Integrating Collegiate Cultures
So how should these varied cultures fit together at your typical Christian college?

1. I come back to the fundamentals. A college is an educational business. It has potential customers, and it has products. Legitimately, there are different kinds of colleges with different kinds of emphases. So each college needs to decide what its core products and priorities are:
  • vocations
  • formation
  • cutting edge knowledge
For most "customers," jobs are going to sell the most, the hope of good or better employment. For a smaller subset, formation sells. For an elite subset, cutting edge research sells.

If I were to give advice to the typical Christian college, I would advise that they focus on selling careers within a solid formational context.
2. From a Christian perspective, the formational element is the most important, even if it is neither the primary draw nor the primary task. The primary task of an educational institution is surely education by way of teaching.

But a Christian college will, as Steve Lennox has argued, be a "sanctifying context," one in which students and faculty alike grow closer to God and grow in love for their neighbor. It is a good goal for students to grow in virtue while they are there (the pedagogical culture sometimes resists these sorts of intangible goals because they are hard to assess).

And I believe that a good college will subvert its students by subjecting them to the liberal arts, making them better and more enlightened people against their wills. :-) They'll be glad for it if it happens, even though they might not have signed up to become more profound human beings.

3. The mechanisms for teaching and formation will lead to care with regard to pedagogy and development, hopefully without veering into obsession. Advocacy is only as important as the inequity or imbalance of the institution. However, a college that stands for something stands to gain those who stand for those same things.

Good teachers will stay abreast of the research in their fields. Although most professors at the average Christian college should have teaching contracts, it is perfectly reasonable to put a few exceptional ones on a research contract with less teaching.

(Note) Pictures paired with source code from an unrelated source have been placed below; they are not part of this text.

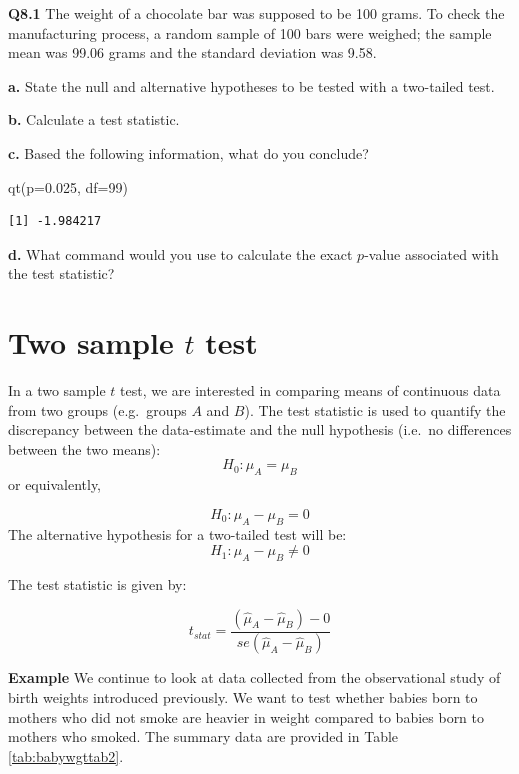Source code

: \documentclass[
  oneside]{krantz}
\newenvironment{Shaded}{\begin{snugshade}}{\end{snugshade}}
\newcommand{\AttributeTok}[1]{\textcolor[rgb]{0.77,0.63,0.00}{#1}}
\newcommand{\DecValTok}[1]{\textcolor[rgb]{0.00,0.00,0.81}{#1}}
\newcommand{\FloatTok}[1]{\textcolor[rgb]{0.00,0.00,0.81}{#1}}
\newcommand{\FunctionTok}[1]{\textcolor[rgb]{0.00,0.00,0.00}{#1}}
\newcommand{\NormalTok}[1]{#1}
\begin{document}
\textbf{Q8.1} The weight of a chocolate bar was supposed to be 100 grams. To check the manufacturing process, a random sample of 100 bars were weighed; the sample mean was 99.06 grams and the standard deviation was 9.58.

\textbf{a.} State the null and alternative hypotheses to be tested with a two-tailed test.

\textbf{b.} Calculate a test statistic.

\textbf{c.} Based the following information, what do you conclude?

\begin{Shaded}
\begin{Highlighting}[]
\FunctionTok{qt}\NormalTok{(}\AttributeTok{p=}\FloatTok{0.025}\NormalTok{, }\AttributeTok{df=}\DecValTok{99}\NormalTok{)}
\end{Highlighting}
\end{Shaded}

\begin{verbatim}
[1] -1.984217
\end{verbatim}

\textbf{d.} What command would you use to calculate the exact \(p\)-value associated with the test statistic?

\hypertarget{two-sample-t-test}{%
\section{\texorpdfstring{Two sample \(t\) test}{Two sample t test}}\label{two-sample-t-test}}

In a two sample \(t\) test, we are interested in comparing means of continuous data from two groups (e.g.~groups \(A\) and \(B\)). The test statistic is used to quantify the discrepancy between the data-estimate and the null hypothesis (i.e.~no differences between the two means):
\[H_0 : \mu_A = \mu_B\]
or equivalently,

\[H_0 : \mu_A - \mu_B = 0\]
The alternative hypothesis for a two-tailed test will be:
\[H_1 : \mu_A - \mu_B \ne 0\]

The test statistic is given by:

\[t_{stat} = \frac{(\hat{\mu}_A - \hat{\mu}_B) - 0}{se(\hat{\mu}_A - \hat{\mu}_B)}\]

\textbf{Example} We continue to look at data collected from the observational study of birth weights introduced previously. We want to test whether babies born to mothers who did not smoke are heavier in weight compared to babies born to mothers who smoked. The summary data are provided in Table \ref{tab:babywgttab2}.
\end{document}

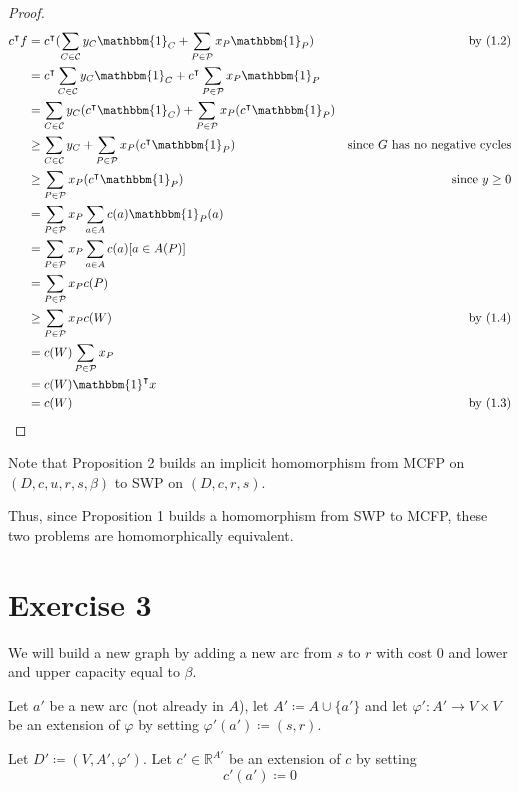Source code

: \documentclass[a4paper,10pt, leqno]{article}
\theoremstyle{definition}
\begin{document}
\begin{proof}
\begin{align*}
  c^{\intercal}f &= c^{\intercal}(\sum_{C \in \mathcal{C}}{y_C \mathbbm{1}_C} + \sum_{P \in \mathcal{P}}{x_P \mathbbm{1}_P}) &\text{ by (1.2)}\\
  &= c^{\intercal}\sum_{C \in \mathcal{C}}{y_C \mathbbm{1}_C} + c^{\intercal}\sum_{P \in \mathcal{P}}{x_P \mathbbm{1}_P} \\
  &= \sum_{C \in \mathcal{C}}{y_C (c^{\intercal} \mathbbm{1}_C)} + \sum_{P \in \mathcal{P}}{x_P (c^{\intercal}\mathbbm{1}_P)} \\
  &\geq \sum_{C \in \mathcal{C}}{y_C} + \sum_{P \in \mathcal{P}}{x_P (c^{\intercal}\mathbbm{1}_P)} &\text{since $G$ has no negative cycles}\\
  &\geq \sum_{P \in \mathcal{P}}{x_P (c^{\intercal}\mathbbm{1}_P)} &\text{since }y \geq 0\\
  &= \sum_{P \in \mathcal{P}}{x_P \sum_{a \in A}{c(a)\mathbbm{1}_P(a)}} \\
  &= \sum_{P \in \mathcal{P}}{x_P \sum_{a \in A}{c(a)[a \in A(P)]}} \\
  &= \sum_{P \in \mathcal{P}}{x_P c(P)} \\
  &\geq \sum_{P \in \mathcal{P}}{x_P c(W)} &\text{ by (1.4)} \\
  &=  c(W)\sum_{P \in \mathcal{P}}{x_P} \\
  &=  c(W)\mathbbm{1}^{\intercal}x \\
  &=  c(W) &\text{ by (1.3)}
\end{align*}
\end{proof}

Note that Proposition 2 builds an implicit homomorphism from MCFP on $(D, c, u, r, s, \beta)$ to SWP on $(D, c, r, s)$. 

Thus, since Proposition 1 builds a homomorphism from SWP to MCFP, these two problems are homomorphically equivalent.


\section*{Exercise 3}

We will build a new graph by adding a new arc from $s$ to $r$ with cost $0$ and lower and upper capacity equal to $\beta$.

Let $a'$ be a new arc (not already in $A$), let $A' \coloneqq A \cup \{a'\}$ and let $\varphi' : A' \to V \times V$ be an extension of $\varphi$ by setting $\varphi'(a') \coloneqq (s, r)$.

Let $D' \coloneqq (V, A', \varphi')$. Let $c' \in \mathbb{R}^{A'}$ be an extension of $c$ by setting 
\begin{equation*}
    \tag{3.1} c'(a') \coloneqq 0 
\end{equation*}
\end{document}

Tenure is a controversial issue that must be taken into account for purposes of competition for faculty, but it is really the stuff of a research more than a teaching faculty. And it was really designed for a very modernist and non-confessional context. My recommendation is that it be reserved only for the most exceptional of research faculty and that it not be the norm. In the end, it really has no significance whatsoever other than perception.

Faculty whose behavior or research is outside the moral or ideological limits of an institution can still be fired. Faculty on multi-year contracts still cannot be terminated without cause. The notion that you are not accountable for your work or ideas after a certain point is fundamentally irresponsible and seems destined to be done away with over time. It makes little objective sense, but perception is reality too.

4. Colleges with a distributive and a virtual culture are more likely to survive than those that are banking solely on a tangible one. If you expect students to come to your campus, you had better have something distinctive going on there or have a clear niche market. But mistakes can be made in expansion that tank a place too, like investing too much in an expansion that doesn't materialize or not providing sufficient infrastructure for expansion, resulting in implosion.